Um in der heutigen Zeit studieren zu können, muss man mancherorts doch schon ziemlich tief in die Tasche greifen: Miete für die Wohnung, Lernmaterialien, Verpflegung etc. – da kommt einiges zusammen. Doch das ist noch längst nicht alles, denn die Zeiten, in denen man wenigstens noch kostenlos studieren konnte, sind lange vorbei.

Sehr zum Leidwesen vieler Studenten wurden 2005 Studiengebühren in Deutschland eingeführt.

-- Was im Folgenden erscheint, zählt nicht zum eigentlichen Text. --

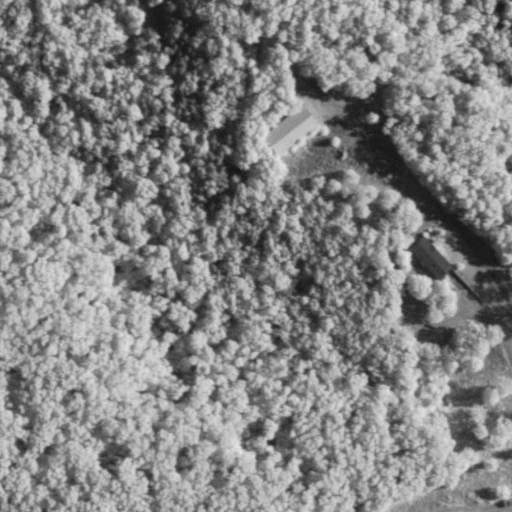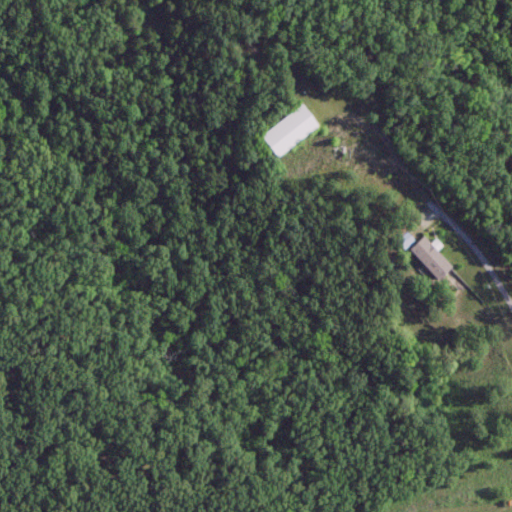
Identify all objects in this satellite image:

Auch heute noch sind sie ein umstrittenes Thema, wie sich zum Beispiel in Hessen zeigt - dort wurde die Studiengebühren inzwischen wieder abgeschafft.
Die Studiengebühren werden zusätzlich zu den obligatorischen Semesterbeiträgen, die zur Tilgung von Verwaltungskosten oder für Semestertickets gezahlt werden, erhoben und können sich bis auf 500€ pro Semester belaufen, was es für viele beinahe unmöglich macht, sich ein Studium zu finanzieren. Studiengebühren werden direkt an die Hochschulen gezahlt, die mit diesen Geldern beispielsweise ihre Haushalte aufbessern, um so eine gute Lehrqualität anbieten zu können. Doch nicht in allen Bundesländern wird man zur Kasse gebeten, so entfallen in Berlin, Brandenburg, Mecklenburg-Vorpommern, Sachsen, und Schleswig-Holstein die Langzeitgebühren bei dem Erststudium.

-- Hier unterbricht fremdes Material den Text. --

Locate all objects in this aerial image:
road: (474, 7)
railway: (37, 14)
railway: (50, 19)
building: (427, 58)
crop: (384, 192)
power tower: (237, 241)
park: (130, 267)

BAföG, Bildungsfonds und Studiendarlehen helfen bei der Finanzierung

Um einen Rückgang der Studienwilligen zu vermeiden, hat man mit speziellen Finanzierungsmöglichkeiten wie Bildungskrediten, Studiendarlehen oder auch Bildungsfonds eine Lösung gefunden. Die Studiendarlehen und –kredite, die nicht wie bei normalen Krediten auf einen Schlag, sondern in zinsgünstigen, monatlichen Raten erst zwei Jahre nach dem Abschluss zurückgezahlt werden müssen, sollen dabei die Kosten für den Lebensunterhalt, Studiengebühren etc. während des Studiums decken. Um solch ein Darlehen bzw. solch einen Kredit zu bekommen, reicht es, die Banken, die übrigens auf Sicherheiten verzichten, davon zu überzeugen, das Studium schnellstmöglich absolvieren zu wollen. Dazu muss allerdings der Studienplan vorgelegt werden. Jedoch können die Voraussetzungen sowie die Höhe der Kredite von Anbieter zu Anbieter unterschiedlich sein.

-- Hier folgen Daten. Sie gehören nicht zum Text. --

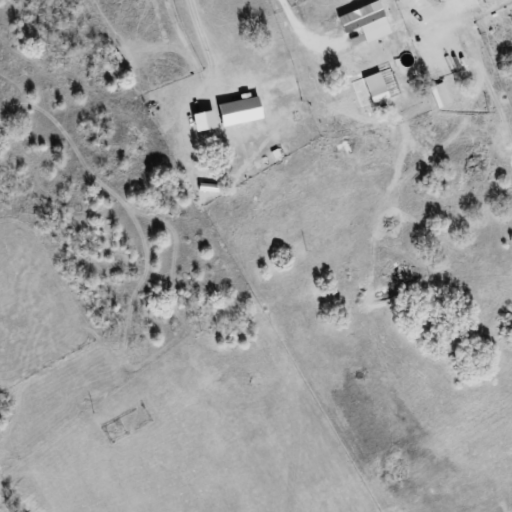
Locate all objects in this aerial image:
road: (295, 21)
building: (365, 22)
road: (193, 43)
building: (378, 95)
building: (240, 110)
building: (204, 121)
road: (35, 400)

Als weitere Möglichkeit der Studienfinanzierung gibt es noch die Bildungsfonds, bei denen im Falle eines Geldausfalls die Finanzierung weiter von Geldgebern über einen Fonds getragen wird. Die oder der Geldgeber stellt hierbei einen bestimmten Betrag zur Verfügung, aus dem dann die Darlehen entnommen werden. Nach dem Studienabschluss wird die Rückzahlung prozentual an den Einnahmen festgemacht, die nach dem Studium erworben werden.

Stipendien bilden die Ausnahme

Es gibt aber auch noch die Möglichkeit, das Studium durch das „BAföG“ zu finanzieren, dessen Höchstsatz momentan bei etwa 650€ pro Monat liegt. Diese staatliche Förderung wird zu einer Hälfte als Zuschuss geleistet, die andere als unverzinsliches Darlehen. Da bedeutet, dass nach dem Studium nur die Hälfte des gesamten Betrages zurückgezahlt werden muss. Wer die Regelstudienzeit überzieht, dem kann das BAföG jedoch gestrichen werden. Das BAföG ist für diejenigen gedacht, deren eigenes Einkommen, das der Eltern oder des Ehepartners nicht ausreicht, um eine Ausbildung zu ermöglichen. Gestattet wird diese finanzielle Beihilfe nur bei förderfähigen Ausbildungen wie einem Studium, einer Schulausbildung oder einem Fernunterrrichtslehrgang. Die entsprechenden BAföG-Anträge, die erst nach der Studienplatzzusage gestellt werden können, gibt es bei allen Studentenwerken der jeweiligen Hochschulen.

Für sehr begabte oder politisch bzw. sozial engagierte Studenten gibt es die Möglichkeit, sich das Studium mithilfe eines Stipendiums zu finanzieren. Meist werden diese von Organisationen, Parteien oder Konzernen vergeben. Die Höhe des jeweiligen Stipendiums richtet sich dabei üblicherweise nach dem BAföG-Satz und muss nicht zurückgezahlt werden.